HUKUM HIJRAH DAN BEKERJA DI NEGARA KAFIR / NON ISLAM

Hukum hijrah atau pindah ke negara kafir adalah boleh.

Menurut fatwa Majelis Ulama Eropa adalah sbb:

الهجرة إلى البلاد غير الإسلامية للعمل أو للاستقرار مباحة من حيث الحكم الأصلي. لكن هذه الإباحة قد تتحول إلى كراهة أو تحريم فيما لو ترتّب على هذا الانتقال الوقوع في محظورات شرعية، وقد تتحول إلى استحباب أو وجوب فيما لو ترتب عليها إقامة واجبات شرعية، وهذا الأمر يختلف باختلاف الشخص ووضعه في بلده، وما إذا كان مضطراً للخروج، كما يختلف باختلاف البلد الذي يهاجر إليه، وما إذا كانت فيه تجمعات إسلامية يستطيع من خلالها أن يحافظ على شخصيته الإسلامية وعلى تربية أولاده، وبالتالي فلا يمكن إعطاء فتوى عامة في هذا الموضوع. انتهى


Artinya: Hijrah untuk tinggal di negara non muslim untuk bekerja atau tinggal adalah boleh dari segi hukum asalnya. Akan tetapi hukum boleh ini bisa berubah menjadi makruh atau haram apabila perpindahan ini menyebabkan terjadinya perkara yang haram. Bisa juga berubah menjadi sunnah atau wajib apabila menjadi kewajiban syariah untuk tinggal. Masalah ini bisa berubah sesuai dengan perubahan individu dan kondisi di negara asal dan situasi di negara yang dituju. Prinsipnya, asalkan di negara yang baru itu ia bisa menjaga diri dan agamanya termasuk dalam mendidik anaknya maka itu tidak masalah.

Kesimpulan:

a) Melakukan perjalanan ke negeri kafir yang tidak dalam keadaan berperang dengan muslim adalah boleh secara mutlak baik untuk bisnis atau wisata. Asal bukan untuk tujuan maksiat.

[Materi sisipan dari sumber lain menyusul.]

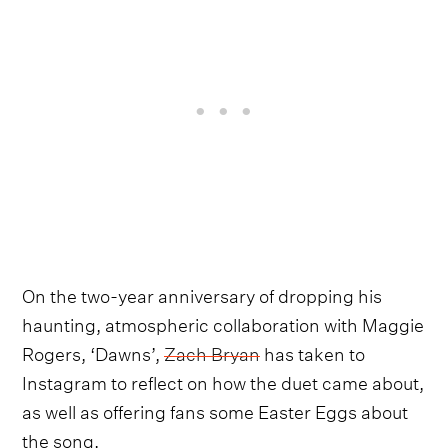
On the two-year anniversary of dropping his
haunting, atmospheric collaboration with Maggie
Rogers, ‘Dawns’,
Zach Bryan
has taken to
Instagram to reflect on how the duet came about,
as well as offering fans some Easter Eggs about
the song.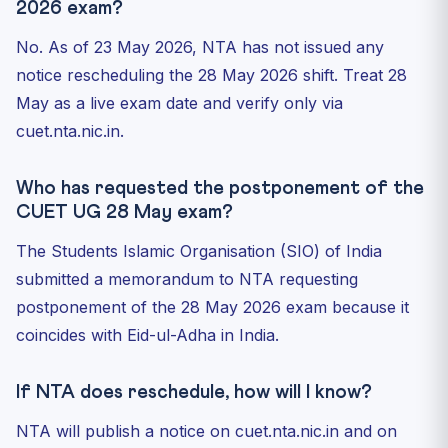
2026 exam?
No. As of 23 May 2026, NTA has not issued any
notice rescheduling the 28 May 2026 shift. Treat 28
May as a live exam date and verify only via
cuet.nta.nic.in.
Who has requested the postponement of the
CUET UG 28 May exam?
The Students Islamic Organisation (SIO) of India
submitted a memorandum to NTA requesting
postponement of the 28 May 2026 exam because it
coincides with Eid-ul-Adha in India.
If NTA does reschedule, how will I know?
NTA will publish a notice on cuet.nta.nic.in and on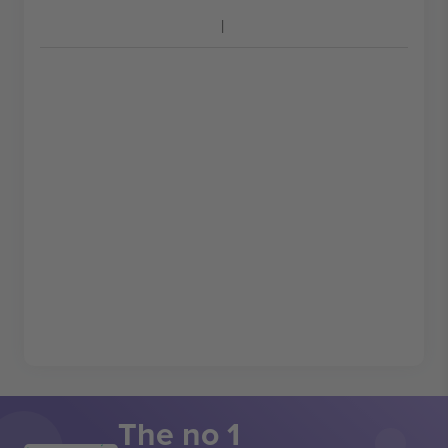
The no 1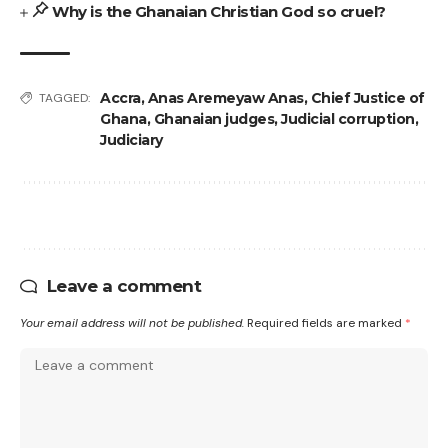
Why is the Ghanaian Christian God so cruel?
Accra
,
Anas Aremeyaw Anas
,
Chief Justice of
TAGGED:
Ghana
,
Ghanaian judges
,
Judicial corruption
,
Judiciary
Leave a comment
Your email address will not be published.
Required fields are marked
*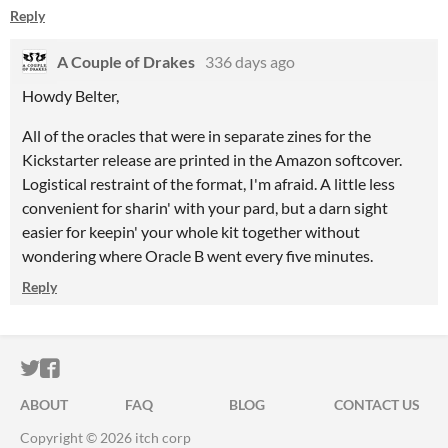
Reply
A Couple of Drakes
336 days ago
Howdy Belter,
All of the oracles that were in separate zines for the
Kickstarter release are printed in the Amazon softcover.
Logistical restraint of the format, I'm afraid. A little less
convenient for sharin' with your pard, but a darn sight
easier for keepin' your whole kit together without
wondering where Oracle B went every five minutes.
Reply
ITCH.IO ON TWITTER
ITCH.IO ON FACEBOOK
ABOUT
FAQ
BLOG
CONTACT US
Copyright © 2026 itch corp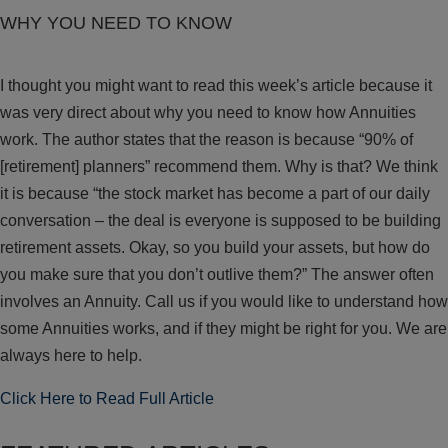
WHY YOU NEED TO KNOW
I thought you might want to read this week’s article because it
was very direct about why you need to know how Annuities
work. The author states that the reason is because “90% of
[retirement] planners” recommend them. Why is that? We think
it is because “the stock market has become a part of our daily
conversation – the deal is everyone is supposed to be building
retirement assets. Okay, so you build your assets, but how do
you make sure that you don’t outlive them?” The answer often
involves an Annuity. Call us if you would like to understand how
some Annuities works, and if they might be right for you. We are
always here to help.
Click Here to Read Full Article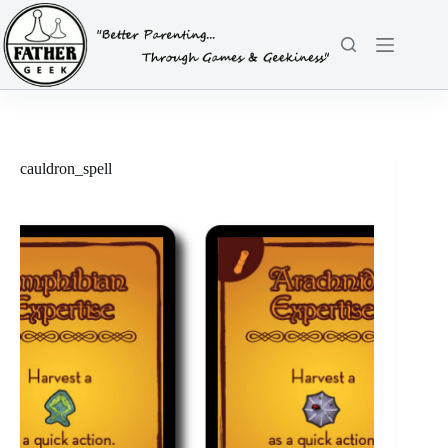
Skip
to
content
cauldron_spell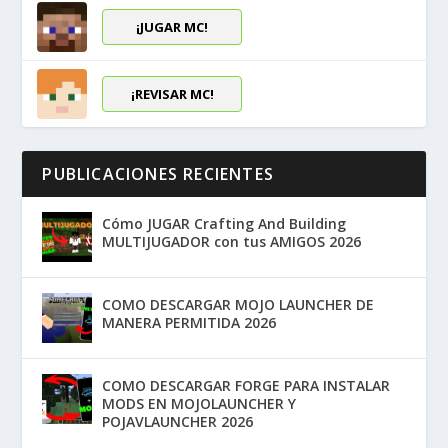
¡JUGAR MC!
¡REVISAR MC!
PUBLICACIONES RECIENTES
Cómo JUGAR Crafting And Building
MULTIJUGADOR con tus AMIGOS 2026
COMO DESCARGAR MOJO LAUNCHER DE
MANERA PERMITIDA 2026
COMO DESCARGAR FORGE PARA INSTALAR
MODS EN MOJOLAUNCHER Y
POJAVLAUNCHER 2026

b) Melakukan perjalanan ke negeri kafir yang dalam keadaan perang dengan muslim (darul harbi) hukumnya boleh baik untuk wisata maupun bisnis kecuali bisnis senjata yang bisa memperkuat lawan. Baca detail: Hukum Bisnis dengan Non Muslim 

c) Bepergian ke luar negeri secara umum, baik ke negeri muslim atau nonmuslim, adalah boleh dengan syarat: i) bukan untuk tujuan maksiat; ii) bisa mengamalkan kewajiban agama . Baik untuk tujuan dagang atau wisata.